In 1982, 14-year old Rodkey Faust from Idaho completed the February IronMan Triathlon World Championship in just 13:36:17, well within the competition’s (then-) 24-hour time limit. Obviously, Rodkey didn’t let his age be a barrier to what he can achieve as an athlete. What he lacked in age and experience, he made up for with discipline, determination and heaps of passion.

At the time, Faust was associated with “Youth With A Mission”, an inter-denominational, non-profit Christian, missionary organization. He made time for his training in preparation for the race, cycling 100 miles before work each day, determined to prove that someone his age could finish the overall triathlon if he put his mind (and body) to it.
 
age of breaking barriers

Today, decades after Rodkey Faust’s record-setting run, young triathletes can be found signing up for IronKids competitions all over the world.

 
Today, there is an IronMan minimum age requirement of 18 years old, but the IronKids competition is open to participants aged 3-15. Thus, unless the IronMan rules change in the future, it is highly unlikely that Faust’s record will ever be broken. Indeed, his name will forever be in the history books, not merely because of his skills and endurance, but also because of the determination and passion that fueled the young boy to chase his goals, despite being a less-experienced amateur.

In 2004, 22 years after his record-breaking IronMan turn, Faust returned to the competition that made him famous, but not for his own benefit.

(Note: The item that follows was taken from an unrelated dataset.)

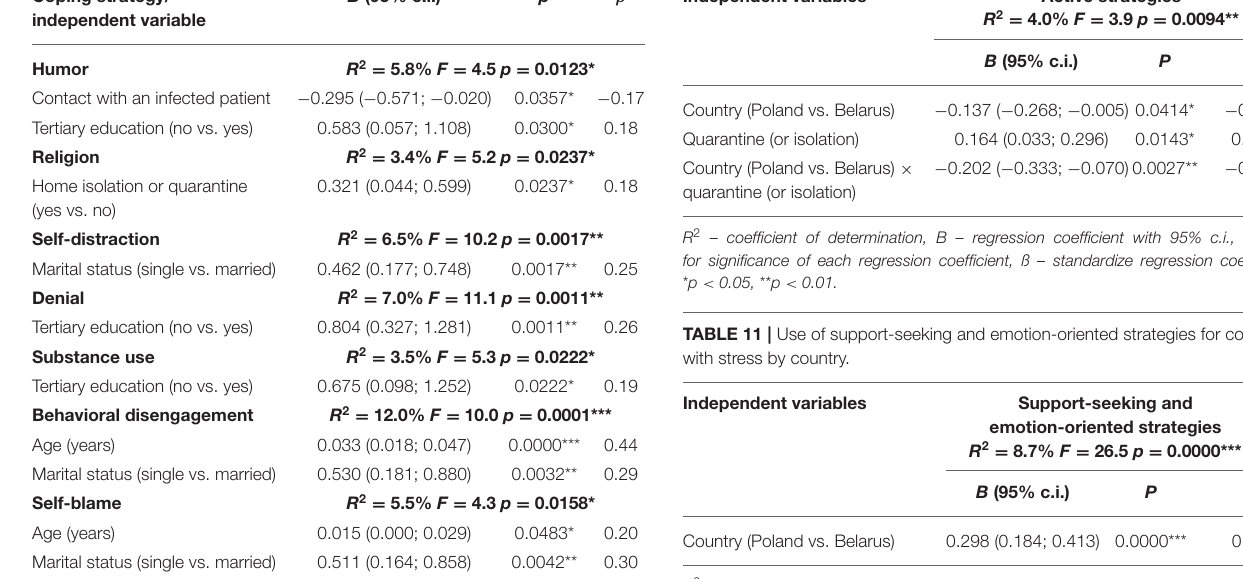
TABLE 9 | Coping strategies according to MiniCOPE among nurses in Poland, according to COVID-19 pandemic elements and demographic factors. Coping strategy/ independent variable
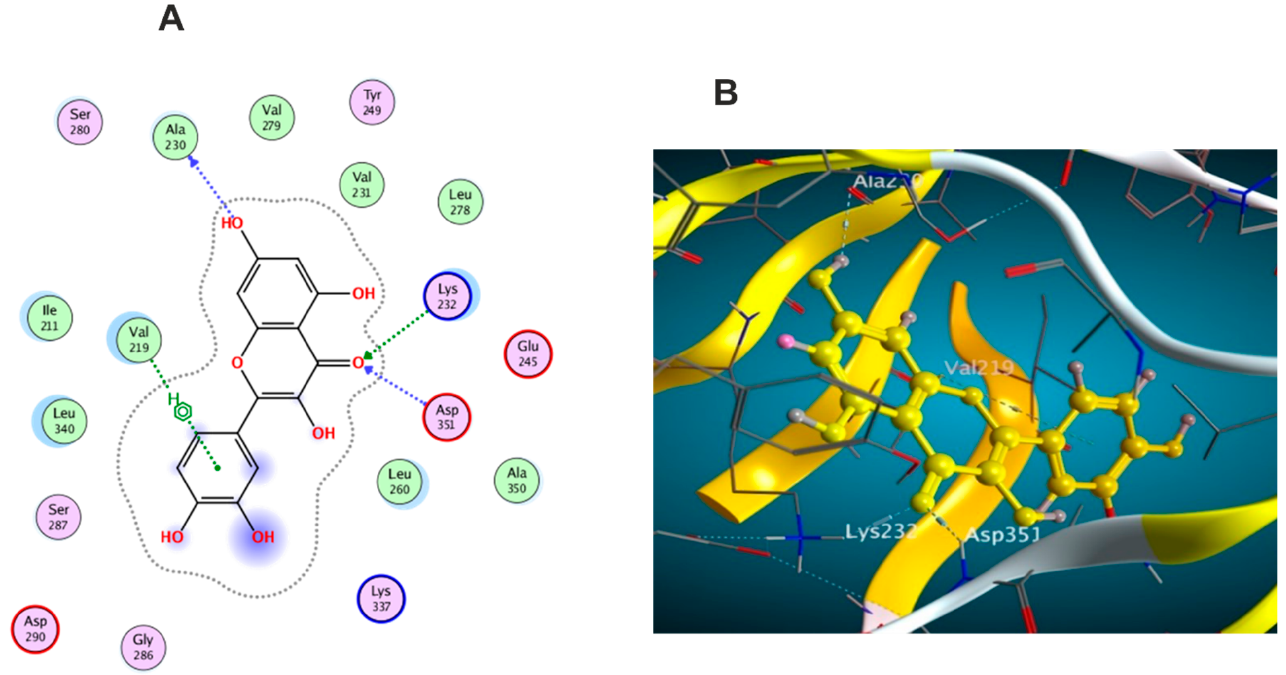
Figure 10. Docking results of compound 1 in the active pocket site of (TGF- β ) (6B8Y): ( A ) 2D interactions of compound 1 ( B ) 3D Docking pose of compound 1 .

Aged 36 and working in the sheet metal industry, Faust was taking part in honor of the young baby, Emilio, he and his wife were trying to adopt.

To prepare for the race, Faust once again made time to train in his busy schedule, spending upwards of 15 hours a week on it, cycling to and from work for a 66-mile roundtrip, and running 20-25 miles three to four times a week.

Perseverance, tenacity, and a passion to never give up saw Faust through his race, and paid off in his subsequent adoption of baby Emilio later that year, who can now be found smiling happily in photos posted on Rodkey’s Facebook page.

There are a lot of methods in achieving goals, not just in sports, but it all goes back to going the extra mile, figuratively and sometimes even literally.